== TASK DIRECTIONS ==
Reproduce verbatim the lines of the items from the one containing "APA KHABAR RAKYAT" through the one containing "Publikace Neurorehabilitace je", including both of those lines. Omit the pictures from your answer.

(Dataset entries)
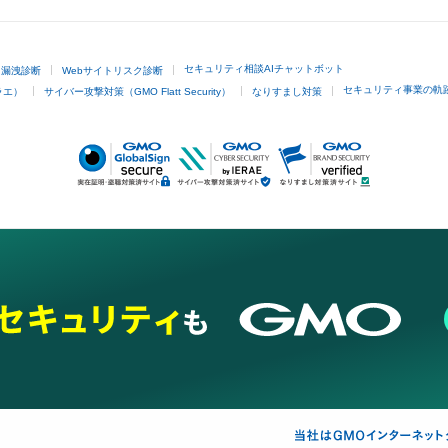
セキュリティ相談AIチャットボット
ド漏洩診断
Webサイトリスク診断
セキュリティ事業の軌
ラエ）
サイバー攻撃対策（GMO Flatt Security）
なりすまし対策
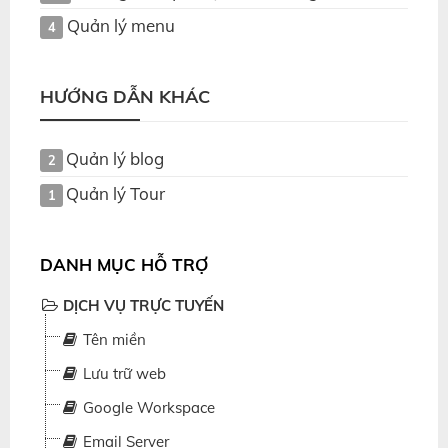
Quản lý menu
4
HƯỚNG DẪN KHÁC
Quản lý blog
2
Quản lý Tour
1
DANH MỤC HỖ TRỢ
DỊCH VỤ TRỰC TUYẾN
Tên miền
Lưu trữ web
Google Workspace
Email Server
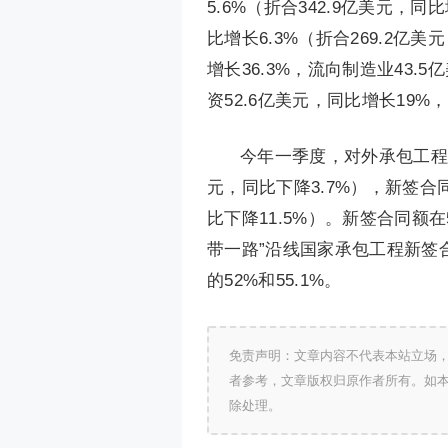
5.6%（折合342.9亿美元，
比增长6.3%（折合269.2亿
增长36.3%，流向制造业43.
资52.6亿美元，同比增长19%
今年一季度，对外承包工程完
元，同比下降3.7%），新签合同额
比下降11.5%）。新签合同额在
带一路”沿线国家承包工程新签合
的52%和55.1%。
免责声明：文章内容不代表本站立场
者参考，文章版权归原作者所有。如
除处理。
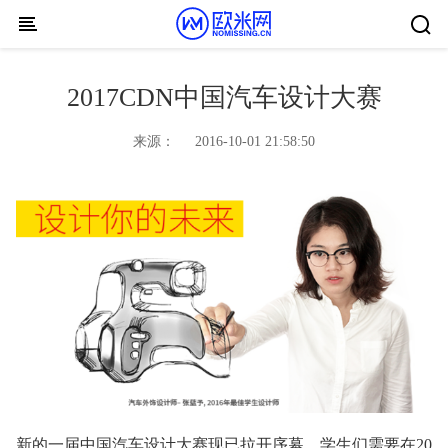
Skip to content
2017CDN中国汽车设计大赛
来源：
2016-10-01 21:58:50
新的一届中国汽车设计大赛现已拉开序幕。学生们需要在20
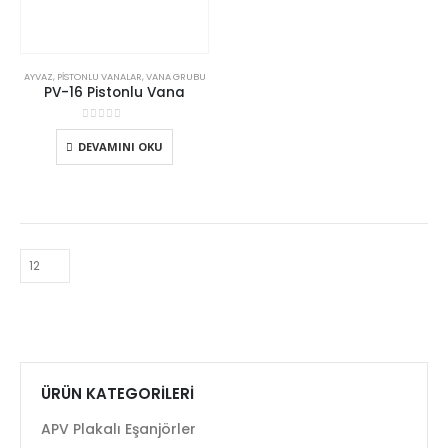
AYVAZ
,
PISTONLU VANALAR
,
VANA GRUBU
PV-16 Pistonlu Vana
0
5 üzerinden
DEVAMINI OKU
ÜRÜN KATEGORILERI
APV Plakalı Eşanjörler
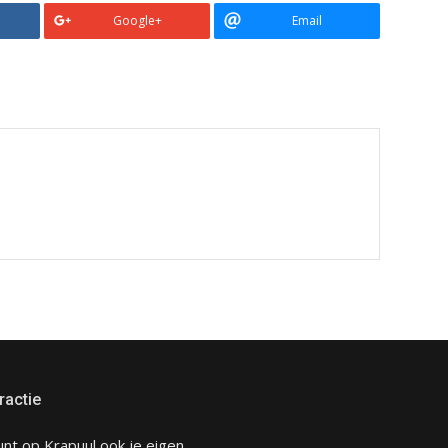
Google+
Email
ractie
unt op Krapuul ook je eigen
...
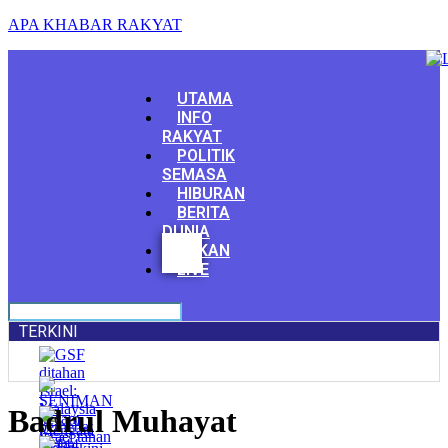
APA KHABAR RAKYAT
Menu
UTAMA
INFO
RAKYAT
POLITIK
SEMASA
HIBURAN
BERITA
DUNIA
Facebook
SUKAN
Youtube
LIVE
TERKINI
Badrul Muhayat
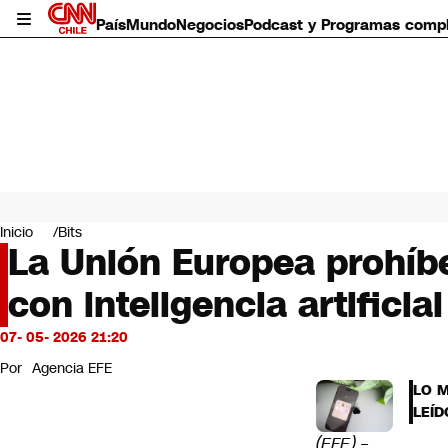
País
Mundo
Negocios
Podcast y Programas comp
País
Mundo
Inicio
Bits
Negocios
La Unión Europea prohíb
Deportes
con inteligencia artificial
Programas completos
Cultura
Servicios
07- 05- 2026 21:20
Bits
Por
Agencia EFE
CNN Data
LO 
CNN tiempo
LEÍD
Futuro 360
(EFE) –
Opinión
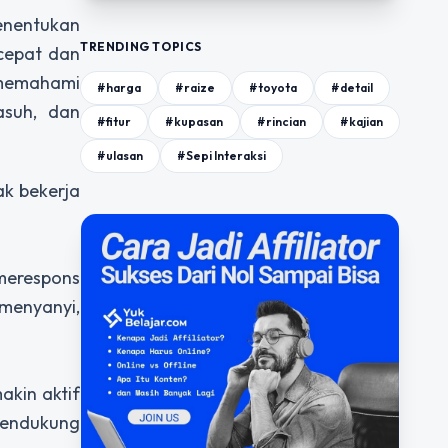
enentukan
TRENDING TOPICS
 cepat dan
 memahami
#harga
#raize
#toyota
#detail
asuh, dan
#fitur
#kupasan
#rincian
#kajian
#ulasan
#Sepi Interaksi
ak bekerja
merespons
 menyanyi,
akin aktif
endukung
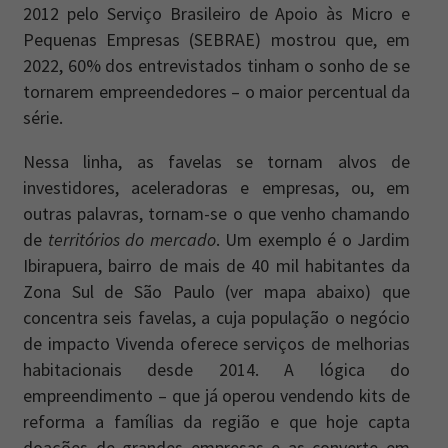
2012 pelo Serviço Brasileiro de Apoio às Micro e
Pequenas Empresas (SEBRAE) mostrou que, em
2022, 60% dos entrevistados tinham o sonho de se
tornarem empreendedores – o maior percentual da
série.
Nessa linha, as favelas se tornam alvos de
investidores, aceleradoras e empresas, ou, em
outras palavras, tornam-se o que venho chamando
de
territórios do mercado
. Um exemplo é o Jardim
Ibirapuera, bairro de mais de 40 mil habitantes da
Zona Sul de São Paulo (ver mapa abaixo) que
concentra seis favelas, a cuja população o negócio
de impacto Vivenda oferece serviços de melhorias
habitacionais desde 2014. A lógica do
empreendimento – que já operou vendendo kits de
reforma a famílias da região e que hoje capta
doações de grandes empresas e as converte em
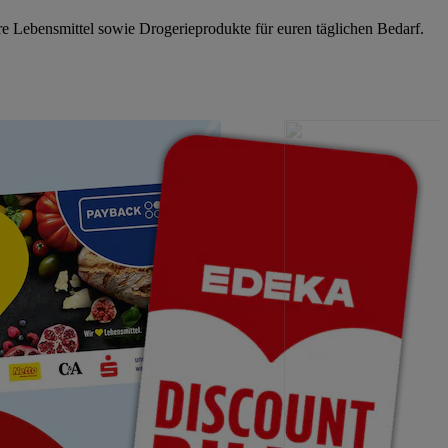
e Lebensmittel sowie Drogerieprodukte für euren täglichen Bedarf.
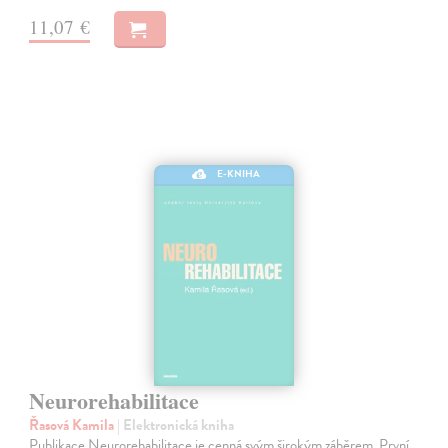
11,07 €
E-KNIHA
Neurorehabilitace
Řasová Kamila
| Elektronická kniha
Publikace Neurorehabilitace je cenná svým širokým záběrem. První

== EXERCISE SOLUTION ==
APA KHABAR RAKYAT
Menu
UTAMA
INFO
RAKYAT
POLITIK
SEMASA
HIBURAN
BERITA
DUNIA
Facebook
SUKAN
Youtube
LIVE
TERKINI
Badrul Muhayat
País
Mundo
Negocios
Podcast y Programas comp
País
Mundo
Inicio
Bits
Negocios
La Unión Europea prohíb
Deportes
con inteligencia artificial
Programas completos
Cultura
Servicios
07- 05- 2026 21:20
Bits
Por
Agencia EFE
CNN Data
LO 
CNN tiempo
LEÍD
Futuro 360
(EFE) –
Opinión
enentukan
TRENDING TOPICS
 cepat dan
 memahami
#harga
#raize
#toyota
#detail
asuh, dan
#fitur
#kupasan
#rincian
#kajian
#ulasan
#Sepi Interaksi
ak bekerja
merespons
 menyanyi,
akin aktif
endukung
2012 pelo Serviço Brasileiro de Apoio às Micro e
Pequenas Empresas (SEBRAE) mostrou que, em
2022, 60% dos entrevistados tinham o sonho de se
tornarem empreendedores – o maior percentual da
série.
Nessa linha, as favelas se tornam alvos de
investidores, aceleradoras e empresas, ou, em
outras palavras, tornam-se o que venho chamando
de
territórios do mercado
. Um exemplo é o Jardim
Ibirapuera, bairro de mais de 40 mil habitantes da
Zona Sul de São Paulo (ver mapa abaixo) que
concentra seis favelas, a cuja população o negócio
de impacto Vivenda oferece serviços de melhorias
habitacionais desde 2014. A lógica do
empreendimento – que já operou vendendo kits de
reforma a famílias da região e que hoje capta
doações de grandes empresas e as converte em
e Lebensmittel sowie Drogerieprodukte für euren täglichen Bedarf.
11,07 €
E-KNIHA
Neurorehabilitace
Řasová Kamila
| Elektronická kniha
Publikace Neurorehabilitace je cenná svým širokým záběrem. První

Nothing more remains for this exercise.